Personal Blogs
• Andrej Karpathy's blog: Probably the most didactic videos on practical use of deep learning on his YouTube channel.
• Luis Moneda's blog: Super interesting posts about out-of-distribution generalization and the best texts I've ever seen so far on career/management in data science on his DS leadership material.
• Lilian Weng's blog: In-depth articles on deep learning, presenting complex concepts with clarity and detailed explanations.
• Max Halford's blog: Very interesting posts about various aspects of data science, from database queries to using online models with streaming data.
• Matheus Facure's blog: The causal inference posts and the basic tutorials are really didatic and useful.
• Alessandro Takeshi's blog: Physicists love to solve difficult equations. Alessandro is a physicist. Jokes aside, although the posts are not trivial, they are much more digestible than the places where the ideas come from!
• Guilherme Marmerola's blog: A great place to discover different and elegant approaches. Any visual resemblance to this blog is purely coincidental!
• Caio Almeida's blog: Despite Caio being a physicist (not everyone is perfect), he is one of the most intelligent people I've had the opportunity to interact with.
• Matheus Jorge's blog: Alexandr.IA is an didatic resource for those who are having their first contact with some topic.
• Raphael Tamaki's blog: Very interesting posts about predicting customer lifetime value.
• Juliano Garcia's blog: Whenever I need to take averages of circular quantities (like the time of the day), I visit this blog.
• Pedro Tabacof's blog: General discussions around machine learning.
• Chip Huyen's blog: Lots of interesting material on machine learning in production.

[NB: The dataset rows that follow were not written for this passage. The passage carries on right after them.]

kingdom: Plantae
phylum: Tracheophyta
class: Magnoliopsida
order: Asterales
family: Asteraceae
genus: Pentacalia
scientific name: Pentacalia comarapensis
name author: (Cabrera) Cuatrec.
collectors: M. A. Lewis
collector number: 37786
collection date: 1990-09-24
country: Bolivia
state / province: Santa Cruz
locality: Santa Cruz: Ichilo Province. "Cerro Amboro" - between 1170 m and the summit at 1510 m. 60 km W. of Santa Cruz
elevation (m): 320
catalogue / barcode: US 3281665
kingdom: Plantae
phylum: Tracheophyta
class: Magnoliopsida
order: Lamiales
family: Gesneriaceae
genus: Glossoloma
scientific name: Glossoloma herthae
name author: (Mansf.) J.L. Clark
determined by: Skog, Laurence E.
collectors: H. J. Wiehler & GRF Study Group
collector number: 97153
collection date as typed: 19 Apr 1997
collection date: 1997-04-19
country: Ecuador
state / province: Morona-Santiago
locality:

• Alex Smola's blog: Despite him not updating his blog for a while, the content is still very rich, and I have a special affection for his post on covariate shift.
Industry Blogs
• Fast Forward Labs: Research reports and prototypes from Cloudera team.
• Distill: didactic and complete articles on Machine Learning.
Books
• A Course in Machine Learning: One of the best references for a first approach to Machine Learning techniques! Hal Daumé III manages to order the subjects in a logical and interesting way and provokes you to make the right reflections. After reading part of it, you can study the algorithms it doesn't cover with a deep understanding of what's going on. It is a modern book that is concerned with discussing relevant topics such as Fairness.
• Foundations of Machine Learning: If you want to delve into the details of Learning Theory, I highly recommend this book. Mohri discusses in depth the learning objectives, defining clearly and mathematically what we mean when we say that the algorithm "learned" through PAC-learning. It clearly motivates the minimization of empirical risk by rigorously defining the notions of complexity (with Rademacher's and VC-dimension). It's a very theoretical book, but it immerses you in the philosophy of Occam's razor.
Courses
• Learning from Data: Yaser Abu-Mostafa tricks you by translating complex subjects in a simple and didactic way. It's a great introduction to the same notions presented in Mohri's book, but in a visual way with lots of cool examples. It's a very cool deepening for those who already know the basics of Machine Learning and want to see the theory that guarantees learning a little more rigorously.